- [Assigned task]: All lines that hold the string "Value" should be copied. Find them in the listing below.

*** Opening of Materials provided ***

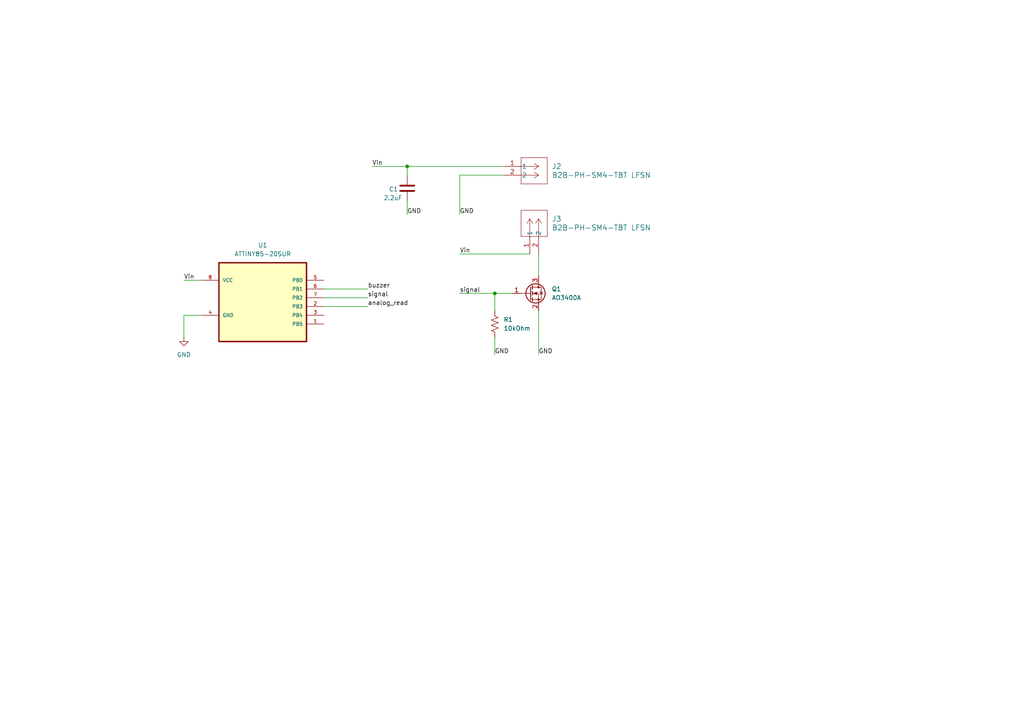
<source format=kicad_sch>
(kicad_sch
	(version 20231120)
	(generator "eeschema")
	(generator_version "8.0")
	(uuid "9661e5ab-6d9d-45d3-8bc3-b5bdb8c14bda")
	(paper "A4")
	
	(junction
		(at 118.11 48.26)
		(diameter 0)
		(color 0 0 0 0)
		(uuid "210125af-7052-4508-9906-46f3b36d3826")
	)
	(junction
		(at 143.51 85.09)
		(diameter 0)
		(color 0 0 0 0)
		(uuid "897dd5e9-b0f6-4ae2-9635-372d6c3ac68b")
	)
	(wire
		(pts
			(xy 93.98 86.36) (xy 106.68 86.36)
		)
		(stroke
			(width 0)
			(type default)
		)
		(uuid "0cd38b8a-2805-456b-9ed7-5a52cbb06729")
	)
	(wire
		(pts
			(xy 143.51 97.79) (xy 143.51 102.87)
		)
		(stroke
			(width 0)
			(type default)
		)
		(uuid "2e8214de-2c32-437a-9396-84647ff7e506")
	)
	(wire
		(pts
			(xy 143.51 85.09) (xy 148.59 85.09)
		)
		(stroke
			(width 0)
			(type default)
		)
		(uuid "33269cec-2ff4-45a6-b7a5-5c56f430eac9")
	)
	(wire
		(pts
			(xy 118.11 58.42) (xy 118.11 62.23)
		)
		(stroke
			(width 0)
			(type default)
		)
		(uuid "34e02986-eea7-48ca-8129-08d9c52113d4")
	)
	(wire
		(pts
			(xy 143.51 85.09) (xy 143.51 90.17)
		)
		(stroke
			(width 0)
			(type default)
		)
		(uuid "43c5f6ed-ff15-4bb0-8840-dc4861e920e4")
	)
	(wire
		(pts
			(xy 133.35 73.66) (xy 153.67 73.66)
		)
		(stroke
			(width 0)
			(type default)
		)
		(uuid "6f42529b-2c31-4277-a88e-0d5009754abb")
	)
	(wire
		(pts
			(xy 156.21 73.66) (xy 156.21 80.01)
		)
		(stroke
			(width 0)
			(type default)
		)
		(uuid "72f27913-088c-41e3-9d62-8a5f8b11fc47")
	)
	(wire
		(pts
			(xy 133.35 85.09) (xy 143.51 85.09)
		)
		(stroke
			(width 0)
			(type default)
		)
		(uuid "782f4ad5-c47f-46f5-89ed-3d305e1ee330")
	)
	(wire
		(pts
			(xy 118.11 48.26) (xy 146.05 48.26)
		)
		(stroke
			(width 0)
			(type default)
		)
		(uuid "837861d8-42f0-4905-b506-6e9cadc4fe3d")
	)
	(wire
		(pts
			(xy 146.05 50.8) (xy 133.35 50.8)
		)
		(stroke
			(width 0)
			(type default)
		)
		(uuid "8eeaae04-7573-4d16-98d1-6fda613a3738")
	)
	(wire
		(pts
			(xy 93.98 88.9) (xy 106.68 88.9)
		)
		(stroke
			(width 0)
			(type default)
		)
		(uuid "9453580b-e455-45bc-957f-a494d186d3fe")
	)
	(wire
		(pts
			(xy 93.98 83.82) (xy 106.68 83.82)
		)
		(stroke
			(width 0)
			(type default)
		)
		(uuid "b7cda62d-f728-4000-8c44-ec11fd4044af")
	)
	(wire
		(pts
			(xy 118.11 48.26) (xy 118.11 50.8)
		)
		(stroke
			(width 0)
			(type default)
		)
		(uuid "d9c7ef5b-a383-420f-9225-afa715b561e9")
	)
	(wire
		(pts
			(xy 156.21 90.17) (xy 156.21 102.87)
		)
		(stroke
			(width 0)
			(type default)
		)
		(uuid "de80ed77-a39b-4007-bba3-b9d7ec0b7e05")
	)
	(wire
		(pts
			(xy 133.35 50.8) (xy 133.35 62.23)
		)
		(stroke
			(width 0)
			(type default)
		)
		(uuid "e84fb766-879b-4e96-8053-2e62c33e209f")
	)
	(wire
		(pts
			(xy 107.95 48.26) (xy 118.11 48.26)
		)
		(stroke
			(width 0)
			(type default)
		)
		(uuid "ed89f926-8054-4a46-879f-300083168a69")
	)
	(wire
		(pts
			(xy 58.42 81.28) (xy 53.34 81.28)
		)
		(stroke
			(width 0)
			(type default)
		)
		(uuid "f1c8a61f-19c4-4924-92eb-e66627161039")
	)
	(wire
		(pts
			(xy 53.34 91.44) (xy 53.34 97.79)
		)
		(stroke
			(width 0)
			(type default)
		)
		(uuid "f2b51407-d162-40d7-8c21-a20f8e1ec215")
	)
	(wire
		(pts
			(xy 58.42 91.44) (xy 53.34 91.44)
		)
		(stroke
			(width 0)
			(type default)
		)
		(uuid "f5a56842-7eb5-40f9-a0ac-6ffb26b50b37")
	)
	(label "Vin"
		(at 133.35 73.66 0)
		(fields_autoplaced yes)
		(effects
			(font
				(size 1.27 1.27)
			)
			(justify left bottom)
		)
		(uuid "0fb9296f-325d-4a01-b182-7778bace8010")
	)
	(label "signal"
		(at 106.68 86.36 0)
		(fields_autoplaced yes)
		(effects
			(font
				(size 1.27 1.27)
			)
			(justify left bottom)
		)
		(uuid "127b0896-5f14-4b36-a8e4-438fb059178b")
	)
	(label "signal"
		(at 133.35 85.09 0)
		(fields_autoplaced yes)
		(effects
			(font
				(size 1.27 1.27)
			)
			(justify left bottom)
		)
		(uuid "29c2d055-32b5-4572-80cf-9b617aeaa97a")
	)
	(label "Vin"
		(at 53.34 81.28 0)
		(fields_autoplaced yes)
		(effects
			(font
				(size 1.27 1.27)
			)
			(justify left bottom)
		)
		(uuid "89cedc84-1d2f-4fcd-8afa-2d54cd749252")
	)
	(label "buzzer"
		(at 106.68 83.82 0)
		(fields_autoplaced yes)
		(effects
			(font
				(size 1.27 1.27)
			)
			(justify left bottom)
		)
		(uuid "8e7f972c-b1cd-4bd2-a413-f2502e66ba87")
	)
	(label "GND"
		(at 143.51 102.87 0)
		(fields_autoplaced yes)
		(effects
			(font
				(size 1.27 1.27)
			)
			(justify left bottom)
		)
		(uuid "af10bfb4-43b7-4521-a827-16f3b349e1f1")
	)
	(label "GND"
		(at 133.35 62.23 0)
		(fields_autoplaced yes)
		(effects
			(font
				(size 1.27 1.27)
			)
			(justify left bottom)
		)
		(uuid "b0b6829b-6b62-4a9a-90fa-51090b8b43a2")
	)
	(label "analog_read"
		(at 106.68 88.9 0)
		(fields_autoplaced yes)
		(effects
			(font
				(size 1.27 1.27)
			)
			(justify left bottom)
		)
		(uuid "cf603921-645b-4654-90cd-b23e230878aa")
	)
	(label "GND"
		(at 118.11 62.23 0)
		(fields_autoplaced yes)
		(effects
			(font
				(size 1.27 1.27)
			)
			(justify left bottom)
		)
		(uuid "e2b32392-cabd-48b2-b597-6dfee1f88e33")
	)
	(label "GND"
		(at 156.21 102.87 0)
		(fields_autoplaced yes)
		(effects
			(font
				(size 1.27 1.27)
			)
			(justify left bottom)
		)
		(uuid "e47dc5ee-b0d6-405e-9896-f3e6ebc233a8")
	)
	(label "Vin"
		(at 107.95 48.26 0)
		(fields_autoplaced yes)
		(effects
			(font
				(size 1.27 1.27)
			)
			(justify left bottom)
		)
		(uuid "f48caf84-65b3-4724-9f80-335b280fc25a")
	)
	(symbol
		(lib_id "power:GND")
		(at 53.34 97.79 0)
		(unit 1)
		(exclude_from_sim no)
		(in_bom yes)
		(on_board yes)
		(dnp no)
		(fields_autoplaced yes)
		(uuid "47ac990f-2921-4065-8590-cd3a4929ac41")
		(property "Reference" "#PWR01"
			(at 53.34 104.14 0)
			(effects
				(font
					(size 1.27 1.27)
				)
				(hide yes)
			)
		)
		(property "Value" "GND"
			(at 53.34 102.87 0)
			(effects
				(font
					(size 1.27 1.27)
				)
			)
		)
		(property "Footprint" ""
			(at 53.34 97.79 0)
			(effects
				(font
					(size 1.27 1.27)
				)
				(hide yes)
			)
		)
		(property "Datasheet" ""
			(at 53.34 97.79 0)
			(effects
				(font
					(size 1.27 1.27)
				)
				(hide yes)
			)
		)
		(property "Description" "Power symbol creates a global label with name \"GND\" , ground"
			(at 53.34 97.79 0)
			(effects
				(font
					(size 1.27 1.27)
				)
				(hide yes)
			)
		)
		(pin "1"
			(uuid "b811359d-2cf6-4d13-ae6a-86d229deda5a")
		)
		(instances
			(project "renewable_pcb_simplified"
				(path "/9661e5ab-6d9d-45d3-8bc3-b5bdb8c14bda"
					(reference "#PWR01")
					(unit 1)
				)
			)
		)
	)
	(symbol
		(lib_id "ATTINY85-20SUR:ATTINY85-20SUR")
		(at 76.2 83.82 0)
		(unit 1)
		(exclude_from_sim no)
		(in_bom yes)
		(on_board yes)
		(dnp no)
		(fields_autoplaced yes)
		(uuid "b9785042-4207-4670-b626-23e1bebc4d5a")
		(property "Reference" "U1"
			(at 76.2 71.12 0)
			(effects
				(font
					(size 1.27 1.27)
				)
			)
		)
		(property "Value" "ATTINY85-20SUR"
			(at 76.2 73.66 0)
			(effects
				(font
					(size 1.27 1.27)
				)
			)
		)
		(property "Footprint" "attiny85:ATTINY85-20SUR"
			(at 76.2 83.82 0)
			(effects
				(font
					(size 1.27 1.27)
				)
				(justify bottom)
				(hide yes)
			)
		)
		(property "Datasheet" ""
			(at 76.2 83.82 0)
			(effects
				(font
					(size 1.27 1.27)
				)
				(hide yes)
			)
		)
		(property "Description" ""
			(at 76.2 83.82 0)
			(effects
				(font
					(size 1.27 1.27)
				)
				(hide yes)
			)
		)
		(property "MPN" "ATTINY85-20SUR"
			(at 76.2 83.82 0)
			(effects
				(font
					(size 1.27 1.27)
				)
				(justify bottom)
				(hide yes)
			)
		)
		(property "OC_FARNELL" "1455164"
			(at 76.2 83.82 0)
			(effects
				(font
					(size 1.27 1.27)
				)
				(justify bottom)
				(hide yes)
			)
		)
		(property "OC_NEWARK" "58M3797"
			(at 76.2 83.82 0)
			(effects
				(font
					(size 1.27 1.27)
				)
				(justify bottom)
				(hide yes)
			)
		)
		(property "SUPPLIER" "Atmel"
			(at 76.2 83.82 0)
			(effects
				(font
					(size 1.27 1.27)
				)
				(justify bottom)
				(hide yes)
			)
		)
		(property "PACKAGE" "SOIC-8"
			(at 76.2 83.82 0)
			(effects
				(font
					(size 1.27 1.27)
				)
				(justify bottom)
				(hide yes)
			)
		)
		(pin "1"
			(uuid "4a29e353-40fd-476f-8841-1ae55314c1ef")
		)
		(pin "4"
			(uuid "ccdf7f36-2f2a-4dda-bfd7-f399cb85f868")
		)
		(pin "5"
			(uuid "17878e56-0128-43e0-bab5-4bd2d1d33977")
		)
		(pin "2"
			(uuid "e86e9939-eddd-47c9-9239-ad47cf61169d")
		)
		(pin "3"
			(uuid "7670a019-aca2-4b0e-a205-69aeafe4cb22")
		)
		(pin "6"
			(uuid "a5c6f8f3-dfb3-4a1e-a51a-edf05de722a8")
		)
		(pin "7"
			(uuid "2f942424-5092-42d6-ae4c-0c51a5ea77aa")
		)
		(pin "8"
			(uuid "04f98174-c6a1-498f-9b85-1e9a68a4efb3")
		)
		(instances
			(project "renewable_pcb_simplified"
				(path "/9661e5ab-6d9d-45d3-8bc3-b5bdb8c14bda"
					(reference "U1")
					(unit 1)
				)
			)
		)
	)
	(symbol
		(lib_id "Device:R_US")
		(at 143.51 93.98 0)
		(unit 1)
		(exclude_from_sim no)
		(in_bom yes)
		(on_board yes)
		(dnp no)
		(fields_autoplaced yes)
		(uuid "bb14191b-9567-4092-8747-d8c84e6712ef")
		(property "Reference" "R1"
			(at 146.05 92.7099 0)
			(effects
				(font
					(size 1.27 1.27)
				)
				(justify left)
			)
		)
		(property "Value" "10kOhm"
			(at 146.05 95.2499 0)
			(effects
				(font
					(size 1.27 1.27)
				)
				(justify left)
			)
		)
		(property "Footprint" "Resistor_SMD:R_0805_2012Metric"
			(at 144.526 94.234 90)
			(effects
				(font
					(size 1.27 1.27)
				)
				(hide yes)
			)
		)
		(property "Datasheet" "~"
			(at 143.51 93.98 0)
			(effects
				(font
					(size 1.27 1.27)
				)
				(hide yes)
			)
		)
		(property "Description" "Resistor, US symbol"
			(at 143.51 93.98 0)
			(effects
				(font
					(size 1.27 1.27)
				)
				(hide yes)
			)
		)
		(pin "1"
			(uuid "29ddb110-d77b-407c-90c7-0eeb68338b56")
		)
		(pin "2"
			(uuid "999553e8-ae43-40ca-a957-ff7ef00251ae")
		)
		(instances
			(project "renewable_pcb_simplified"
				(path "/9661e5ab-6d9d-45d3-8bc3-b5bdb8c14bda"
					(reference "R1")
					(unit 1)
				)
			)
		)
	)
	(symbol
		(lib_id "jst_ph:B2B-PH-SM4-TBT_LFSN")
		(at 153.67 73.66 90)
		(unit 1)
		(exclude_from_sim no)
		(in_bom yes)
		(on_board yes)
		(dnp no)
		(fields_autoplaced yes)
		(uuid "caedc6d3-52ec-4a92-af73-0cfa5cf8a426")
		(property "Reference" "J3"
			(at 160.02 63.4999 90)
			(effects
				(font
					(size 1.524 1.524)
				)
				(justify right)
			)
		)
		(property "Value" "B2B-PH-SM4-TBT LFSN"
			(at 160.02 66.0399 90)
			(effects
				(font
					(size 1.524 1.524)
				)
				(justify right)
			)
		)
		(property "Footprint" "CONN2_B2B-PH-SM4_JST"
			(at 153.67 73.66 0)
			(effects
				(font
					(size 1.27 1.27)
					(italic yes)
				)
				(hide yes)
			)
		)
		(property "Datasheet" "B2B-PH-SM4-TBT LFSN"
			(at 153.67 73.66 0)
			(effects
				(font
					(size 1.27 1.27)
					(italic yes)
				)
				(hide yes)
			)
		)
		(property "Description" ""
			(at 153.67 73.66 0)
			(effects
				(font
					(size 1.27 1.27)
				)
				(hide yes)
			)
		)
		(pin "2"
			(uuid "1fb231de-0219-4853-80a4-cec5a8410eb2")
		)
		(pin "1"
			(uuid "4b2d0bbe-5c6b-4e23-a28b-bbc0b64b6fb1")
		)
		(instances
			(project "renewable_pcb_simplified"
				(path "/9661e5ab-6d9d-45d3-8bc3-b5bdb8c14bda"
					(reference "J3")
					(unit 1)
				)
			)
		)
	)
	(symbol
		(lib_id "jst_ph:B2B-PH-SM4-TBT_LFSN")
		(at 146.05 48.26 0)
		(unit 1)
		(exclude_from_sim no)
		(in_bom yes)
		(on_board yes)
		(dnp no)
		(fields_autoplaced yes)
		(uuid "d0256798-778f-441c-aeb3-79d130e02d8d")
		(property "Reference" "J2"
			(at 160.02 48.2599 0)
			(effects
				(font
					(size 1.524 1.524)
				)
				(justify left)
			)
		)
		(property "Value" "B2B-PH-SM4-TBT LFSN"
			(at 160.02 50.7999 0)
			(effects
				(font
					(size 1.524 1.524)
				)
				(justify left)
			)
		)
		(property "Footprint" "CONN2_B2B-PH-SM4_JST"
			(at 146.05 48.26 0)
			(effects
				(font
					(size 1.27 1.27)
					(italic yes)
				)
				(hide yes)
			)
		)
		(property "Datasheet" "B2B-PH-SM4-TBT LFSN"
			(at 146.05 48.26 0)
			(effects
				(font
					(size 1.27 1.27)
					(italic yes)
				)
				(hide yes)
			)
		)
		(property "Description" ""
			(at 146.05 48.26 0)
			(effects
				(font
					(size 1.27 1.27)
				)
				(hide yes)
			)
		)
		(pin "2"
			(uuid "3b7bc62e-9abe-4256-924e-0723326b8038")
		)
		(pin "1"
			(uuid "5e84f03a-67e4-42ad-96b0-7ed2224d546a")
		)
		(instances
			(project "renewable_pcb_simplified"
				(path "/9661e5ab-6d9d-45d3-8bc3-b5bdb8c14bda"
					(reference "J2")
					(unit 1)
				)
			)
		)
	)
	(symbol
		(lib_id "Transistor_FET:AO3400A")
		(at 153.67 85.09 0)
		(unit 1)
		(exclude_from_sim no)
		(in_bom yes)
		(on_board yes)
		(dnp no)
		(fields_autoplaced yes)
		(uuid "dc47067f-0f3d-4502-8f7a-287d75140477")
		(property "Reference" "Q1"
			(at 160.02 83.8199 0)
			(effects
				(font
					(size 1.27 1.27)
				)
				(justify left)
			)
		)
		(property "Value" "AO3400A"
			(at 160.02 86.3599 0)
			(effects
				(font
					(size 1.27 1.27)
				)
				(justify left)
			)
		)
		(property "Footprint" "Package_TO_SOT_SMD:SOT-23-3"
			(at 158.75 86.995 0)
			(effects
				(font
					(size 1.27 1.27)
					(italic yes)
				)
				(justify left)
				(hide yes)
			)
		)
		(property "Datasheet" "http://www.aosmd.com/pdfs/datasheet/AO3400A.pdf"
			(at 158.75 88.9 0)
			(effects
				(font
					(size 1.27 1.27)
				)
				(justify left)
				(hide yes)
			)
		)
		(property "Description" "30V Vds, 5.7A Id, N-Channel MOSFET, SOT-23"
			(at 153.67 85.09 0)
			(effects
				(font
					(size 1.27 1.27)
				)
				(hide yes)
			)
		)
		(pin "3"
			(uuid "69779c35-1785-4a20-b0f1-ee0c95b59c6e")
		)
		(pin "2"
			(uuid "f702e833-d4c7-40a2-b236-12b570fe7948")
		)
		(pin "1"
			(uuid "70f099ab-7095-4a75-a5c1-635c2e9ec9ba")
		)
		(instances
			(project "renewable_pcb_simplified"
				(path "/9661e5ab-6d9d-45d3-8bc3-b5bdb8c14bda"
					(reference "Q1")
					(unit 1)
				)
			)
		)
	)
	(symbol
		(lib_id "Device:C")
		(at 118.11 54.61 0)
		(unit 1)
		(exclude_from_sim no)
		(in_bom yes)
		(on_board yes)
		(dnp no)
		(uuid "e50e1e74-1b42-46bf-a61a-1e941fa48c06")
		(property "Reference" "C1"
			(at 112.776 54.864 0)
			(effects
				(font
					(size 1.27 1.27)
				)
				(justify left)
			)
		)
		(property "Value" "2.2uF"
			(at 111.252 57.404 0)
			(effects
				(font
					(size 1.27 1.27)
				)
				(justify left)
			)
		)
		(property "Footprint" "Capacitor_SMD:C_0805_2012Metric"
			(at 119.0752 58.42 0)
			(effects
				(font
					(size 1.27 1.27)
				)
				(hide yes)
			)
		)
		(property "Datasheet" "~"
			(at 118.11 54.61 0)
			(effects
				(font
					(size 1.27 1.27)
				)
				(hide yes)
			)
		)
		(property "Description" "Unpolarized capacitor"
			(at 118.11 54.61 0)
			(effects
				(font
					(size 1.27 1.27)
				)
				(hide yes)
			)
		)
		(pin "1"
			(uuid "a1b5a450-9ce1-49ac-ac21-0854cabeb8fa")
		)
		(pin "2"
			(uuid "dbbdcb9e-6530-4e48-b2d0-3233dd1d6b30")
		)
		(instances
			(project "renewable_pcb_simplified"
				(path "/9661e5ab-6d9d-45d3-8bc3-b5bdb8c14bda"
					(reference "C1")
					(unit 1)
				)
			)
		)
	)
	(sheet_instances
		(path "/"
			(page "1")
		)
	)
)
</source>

*** Close of Materials provided ***

- [Answer box]:
		(property "Value" "GND"
		(property "Value" "ATTINY85-20SUR"
		(property "Value" "10kOhm"
		(property "Value" "B2B-PH-SM4-TBT LFSN"
		(property "Value" "B2B-PH-SM4-TBT LFSN"
		(property "Value" "AO3400A"
		(property "Value" "2.2uF"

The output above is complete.